Judge Says Father Due Credit for Support Overpayment
ALBANY - A father who overpaid child support by $29,000 due to a court's error is entitled to a credit, despite the public policy rule that generally eschews restitution or recoupment in support cases, an upstate Family Court judge has ruled in a matter of first impression.
Judge W. Dennis Duggan (See Profile) in Albany County, who had increased the man's child support by $1,000 a month in a decision later reversed by an appellate court, said it would be unjust to deny the father credit for at least some of the overpayment.
Duggan held that an Appellate Division decision reinstating an original support order constitutes a "new order" within the meaning of the Family Court Act, and therefore excess payment credit is attainable. He also found that the Court of Appeals has carved an exception to the general prohibition against refunding or crediting excess child-support payments.
Duggan noted that if the father had underpaid child support because of an ultimately reversed court order he would have to make up the difference. The judge also observed that if the father had not agreed with the support magistrate, he would be owed credit for whatever excess payments he made between the time of the support magistrate's decision and the Family Court's reversal.

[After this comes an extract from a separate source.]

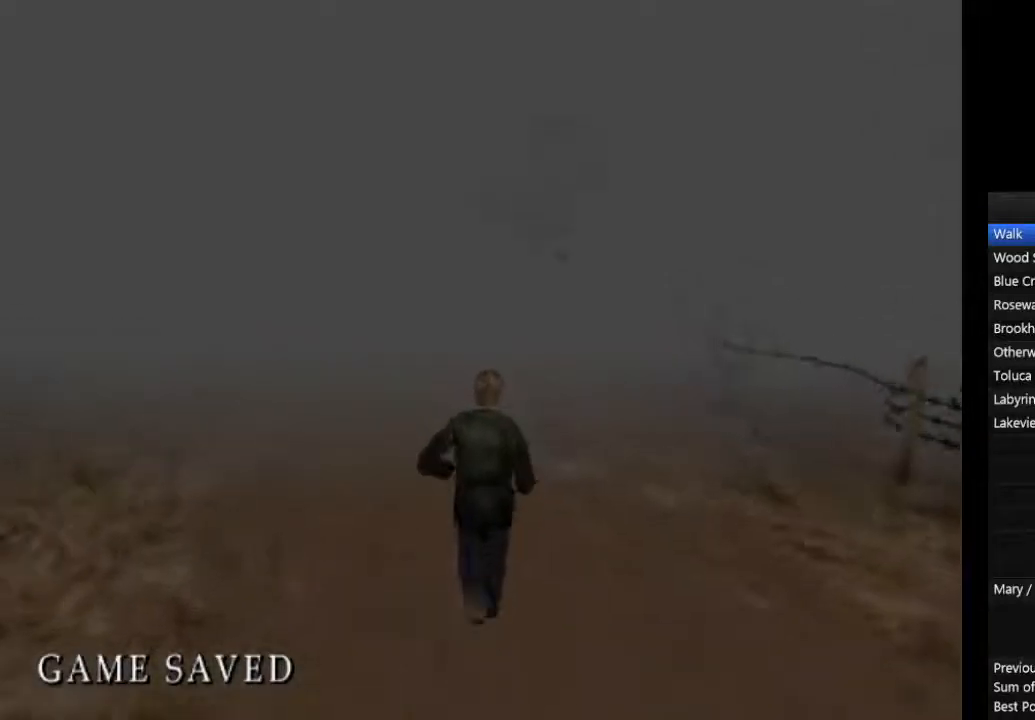
{"dt_ms": 1000, "buttons": ["CIRCLE", "L1"], "left_stick": "center", "right_stick": "center"}
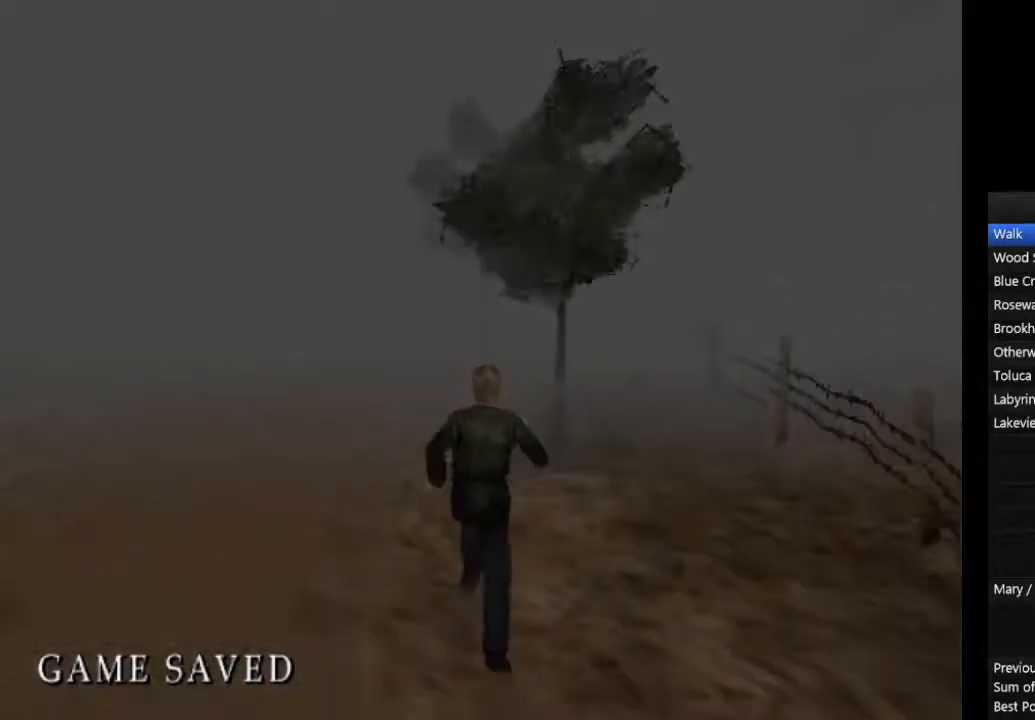
{"dt_ms": 500, "buttons": ["CIRCLE", "L1"], "left_stick": "center", "right_stick": "center", "events": [[67, "L1", "up"], [133, "L1", "down"], [233, "L1", "up"], [333, "L1", "down"], [400, "L1", "up"], [500, "L1", "down"]]}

"The law cannot countenance a situation where the father is liable for up to $29,000 in excess child support when Family Court gets it wrong but he would get a credit for up to $29,000 when Family Court gets it right," Duggan wrote in Schettini v. Overbaugh, 33926.
In this case, Duggan had initially directed the father to pay $1,500 per month under a divorce judgment. The support magistrate later increased the sum to $2,500 monthly based on a change of circumstances, and Duggan affirmed. But the Appellate Division, Third Department, reversed earlier this year in Overbaugh v. Schettini, 103 AD3d 972.
Duggan opined that the Third Department's decision created a "new order" within the confines of §439 of the Family Court Act, which allows credit for payments made in excess of a new order. However, regardless of whether the appellate court's ruling was a "new" order, Duggan said the Court of Appeals in Spencer v. Spencer, 10 NY 3d 60 (2008), and in Johnson v. Chapin, 12 NY 3d 461 (2009), suggested that credits could be granted in a "proper" case.
Spencer dealt with a man subject to a Connecticut child-support order who subsequently moved to New York. In Connecticut, a parent's support obligation ends when the child turns 18, in contrast to New York's 21-year obligation.
The Court of Appeals held that the New York court could not modify the Connecticut order to comply with New York law, and further indicated that the father could seek credit for the excess support he paid while the case was navigating the New York courts.
Johnson involved a husband whose income turned out to be considerably less than the sum on which his maintenance and support were based. The Court of Appeals said the man was entitled to credit for the excess paid in equitable distribution, but not for the child support. Still, Duggan found that the high court had implicitly concluded that "in the right case, a credit could be granted" for overpaid child support.